Goed, Marietje is dus wel wakker. In haar brandt nog steeds de wil om te overleven. Ze is nog maar heel jong en misschien is dat haar kracht. Ze wil niet wachten maar vechten. Ze slaat een berg doeken en dekens van zich af stapt behoedzaam uit het bed en kruipt iets dichter bij het smeulende vuur om wat warmer te worden. Maar dan, terwijl haar familie geen enkel teken van bewustzijn geeft, stapt ze resoluut uit haar huis de kou in.

In eerste instantie denk je dat ze van plan is om tegen beter weten in iets eetbaars te zoeken of misschien wat hout voor het vuur bij elkaar te sprokkelen, maar als gauw vermoed je iets anders. Ze loopt bibberend maar met versnelde pas richting het bos, dat maar een paar kilometer verwijderd is van haar huis. Bossen zijn gevaarlijke plekken. Er huizen wilde hongerige dieren, ze zijn vol gevaar en herbergen duistere geheimen, zeker in deze tijd van het jaar. Ze heeft geleerd dat ze er niet mag komen, toch gaat ze zonder zichtbare twijfel op pad.

De donkere bomen omsluiten haar en verwijzen het vroege daglicht naar buiten. Haar ogen moeten wennen aan de schemer en pas na enkele minuten kan ze zich oriënteren. Ze loopt in een dicht naaldbomenbos. Haar stappen maken krakende geluiden in het dikke bevroren bladerendek. Ook de takken van de bomen kraken vervaarlijk. Overal om zich heen hoort ze onbekende beesten ruisend en klapperend wegvluchten en wegvliegen. De geluiden in het bos klinken angstaanjagend en aaneengesloten. Toch stapt ze door, dieper het bos in. Zoekend kijkt ze om zich heen. Ze is hier klaarblijkelijk met een missie. Overal vliegen haar ogen heen, blijven even hangen om dan vervolgens weer verder de omgeving af te tasten.
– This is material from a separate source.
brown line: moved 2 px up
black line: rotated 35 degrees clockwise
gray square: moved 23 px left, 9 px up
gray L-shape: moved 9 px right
Die omgeving hult haar inmiddels in bijna volledige duisternis. Ze moet nu ook haar handen gebruiken om haar weg te vinden en voelt via takken en stronken een begaanbaar pad. Al een tijdje ritselt er wat achter haar aan, bijna onhoorbaar wordt ze gevolgd. Ze merkt het niet op en gaat onverschrokken door. De achtervolger wint terrein en plotseling draait Marietje zich om en kijkt in kleine grijsbruine fel oplichtende ogen. Een immense wolf staart haar afwachtend aan. Hij blijft bewegingsloos staan. Met zijn spitse kop recht vooruit snuift hij nieuwsgierig de geur op van het meisje. Alles verstomt en verstijft, behalve de dikke grijzige vacht van het dier die zacht meebeweegt met de wind.

Het meisje kijkt strak in de ogen van haar achtervolger. Het is een gigantisch dier met een gruwelijke reputatie.Toch schijnt ze niet erg verontrust te zijn. Ze straalt een enorme gelatenheid uit en oogt noch moedig noch bang. Na een minutenlange staar van beide wezens verschijnt er opeens een flauwe glimlach om de mond van het meisje. De wolf draait zich om en loopt langzaam weg en het meisje volgt op korte afstand.
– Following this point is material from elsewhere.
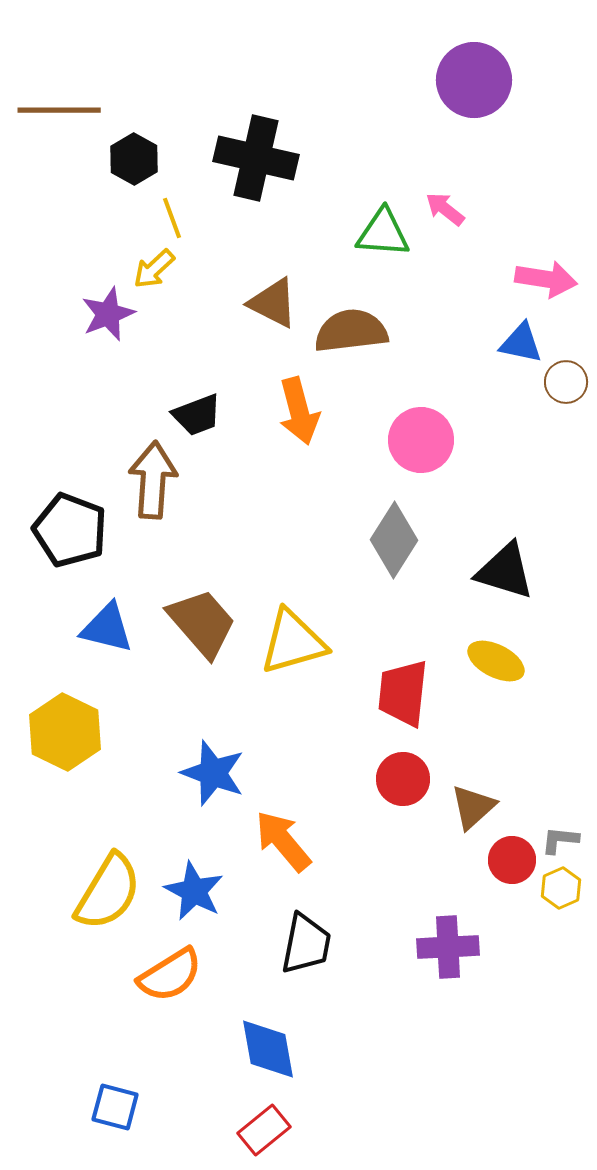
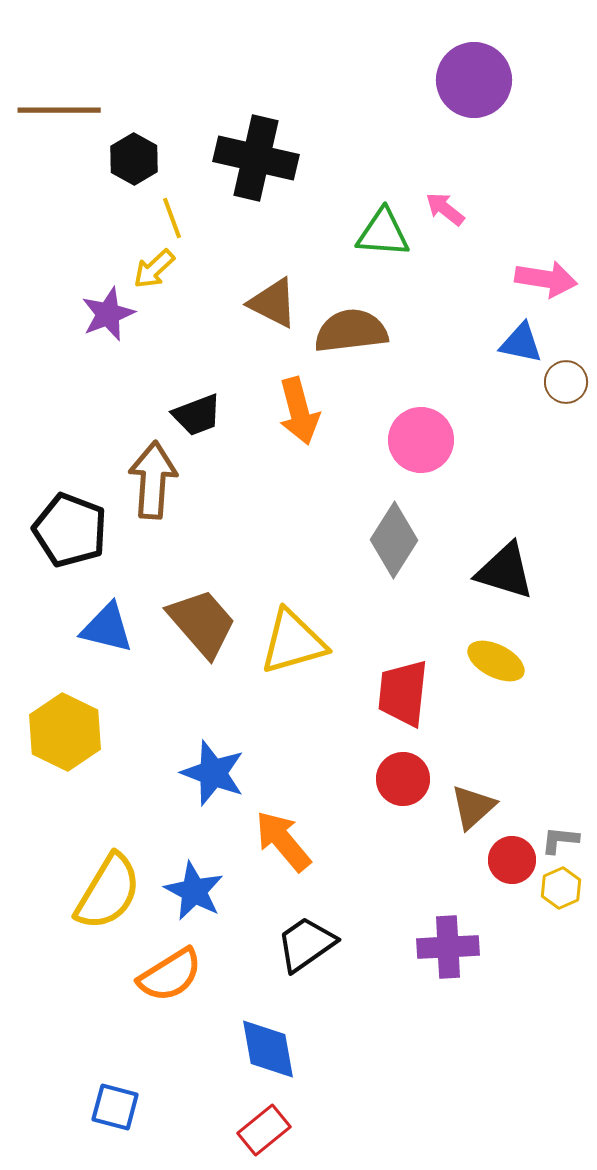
black trapezoid at (306, 944): rotated 136 degrees counterclockwise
Wat er is gebeurd daar in dat bos, daar kunnen we slechts naar raden. Het schijnt dat het meisje daar niets over heeft willen of kunnen loslaten. Maar met een beetje fantasie kun je het misschien zelf wel invullen. Zeker als ik je het vervolg vertel.

De zon staat inmiddels al wat hoger aan de hemel. De mensen worden wakker, draaien en gapen, rekken en strekken en de moeder van het gezin ontdekt de lege plek in het bed naast haar. Ongerust verlaat ze het bed en daarna het huis terwijl ze voortdurend de naam van haar dochter schreeuwt. De andere gezinsleden volgen haar voorbeeld. Iedereen rent in het rond, zoekend en roepend. Een uur later is de hele gemeenschap in rep en roer. En nog een uur later leggen de eerste mensen zich neer bij haar verdwijnen. Ze verwachten niet dat ze ooit nog wat van haar zullen vernemen. Het gezin is ontsteld en diep verdrietig. Ze blijven de verdere dag roepen en hopen, maar er gebeurt niets.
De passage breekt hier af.